PARTS OF THE EXERCISE —
#1 In the review of telegraph history, copy the passage between "Early ‘network builders’" and "1932/1968; Chandler, 1977).", inclusive, updating "ouster" to "removal".
#2 According to the review of telegraph history, who became President of Western Union after Hiram Sibley was ousted in 1867?

By the early-1840s, as John observes, “the telegraph business [had] congealed around . . . the [federal] patents that Morse obtained in 1840 and 1846” (p. 43). Indeed, these patents propelled the efforts of two of Morse’s business partners, the former Postmaster General Amos Kendall and Maine Congressman, Francis O.J. (Fog) Smith, who set up companies along the U.S. Atlantic coast and into Canada, while licensing individual franchisees to extend the lines in every other direction. Kendall and Smith attempted to cobble these separate lines into a single, albeit loosely federated system in the early-1850s, but failed. Nonetheless, their attempt to create a ‘single system’ borrowed the vision of a universal integrated network from the Post Office, but also raised the spectre of a private telegraph monopoly, and one buttressed by the Federal Government’s strong defense of the Morse patents. Antimonopolists reacted to such a prospect by appealing to state governments to charter general corporations to foster greater competition, with the New York Telegraph Act (1848) emblematic of the trend. A flood of rivals entered the field, but most quickly failed and/or were acquired by Western Union (est. 1855) and the American Telegraph Company (est. 1859), before being folded into a six-member cartel created in 1857 and led by Western Union: the North American Telegraph Association.

Early ‘network builders’ essentially created a “rich man’s mail service” as well as vastly over-capitalized firms that paid handsome dividends to themselves. However, by the late-1860s a new managerial type began to emerge, as typified best by William Orton who became President of Western Union after his predecessor Hiram Sibley’s ouster in 1867. Far more the professional manager than financial speculator, Orton and others like him play a star role in Network Nation. This is because, according to John, they built the early prototypes of the modern corporation, created complex technological systems, embraced modest civic goals, and steadily committed to more research and development – decades before these phenomenon usually appear in the economic and business history literature (Berles & Means, 1932/1968; Chandler, 1977).

The rise of the professional manager also marked the potential triumph of expertise over speculative finance, although the pendulum continued to swing back and forth between the two until the 1910s when the ‘regulated natural monopoly’ and ‘market segmentation’ (i.e. the lines drawn between telegraph, telephone and radio) regime was finally locked into place for the next seventy years, and with expert managers in charge. Professional managers such as William Orton and, later, Theodore N. Vail also served to fragment the antimonopolist voices because while these two icons of the modern manager shared the latter’s disdain for financial speculators and greedy private monopolies, they believed that well-run monopolies would inevitably be a fixture of late-19th and 20th centuries’ capitalism, and a good thing to boot. As time passed, the earlier experience of the 1840s and 1850s only seemed to confirm such views by demonstrating that the various attempts by individual states to create competition were contrived, and that monopolies in telecommunications were, as it were, natural, and thus in need of competent, uniform regulation, which meant regulation by the federal government. In sum, the initial question of which political economy would prevail — individual states and contrived competition or a strong federal state and regulated ‘natural monopoly’? – gave way by 1910 to a firm answer fully in favour of the latter option. John’s sustained focus on how these two distinct political economies played out during the development of the telegraph and telephone is another major contribution of this volume.

RECORD EXTRACTS —
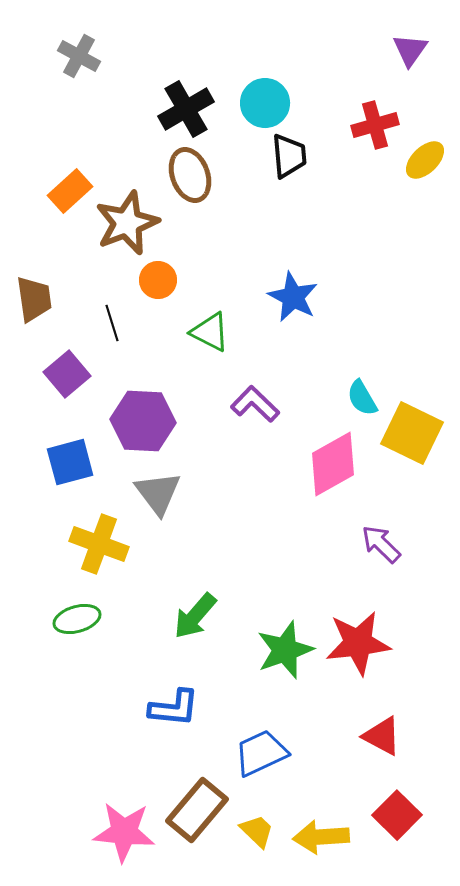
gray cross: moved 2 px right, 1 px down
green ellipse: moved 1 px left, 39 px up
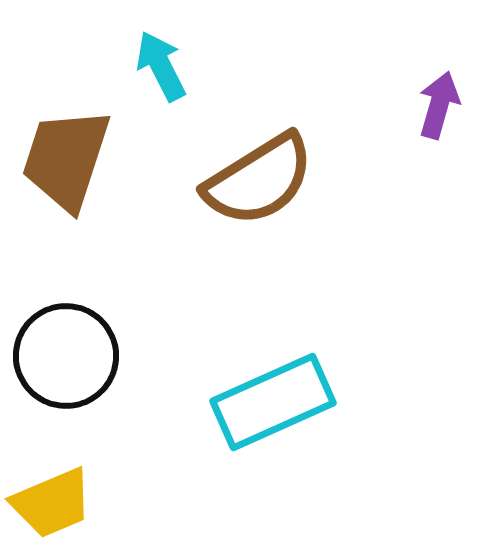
---
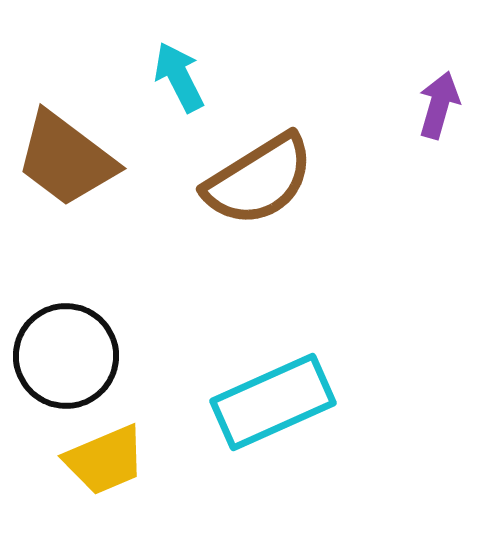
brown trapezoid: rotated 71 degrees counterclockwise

SOLUTIONS TO THE PROBLEMS —
#1
Early ‘network builders’ essentially created a “rich man’s mail service” as well as vastly over-capitalized firms that paid handsome dividends to themselves. However, by the late-1860s a new managerial type began to emerge, as typified best by William Orton who became President of Western Union after his predecessor Hiram Sibley’s removal in 1867. Far more the professional manager than financial speculator, Orton and others like him play a star role in Network Nation. This is because, according to John, they built the early prototypes of the modern corporation, created complex technological systems, embraced modest civic goals, and steadily committed to more research and development – decades before these phenomenon usually appear in the economic and business history literature (Berles & Means, 1932/1968; Chandler, 1977).

#2 William Orton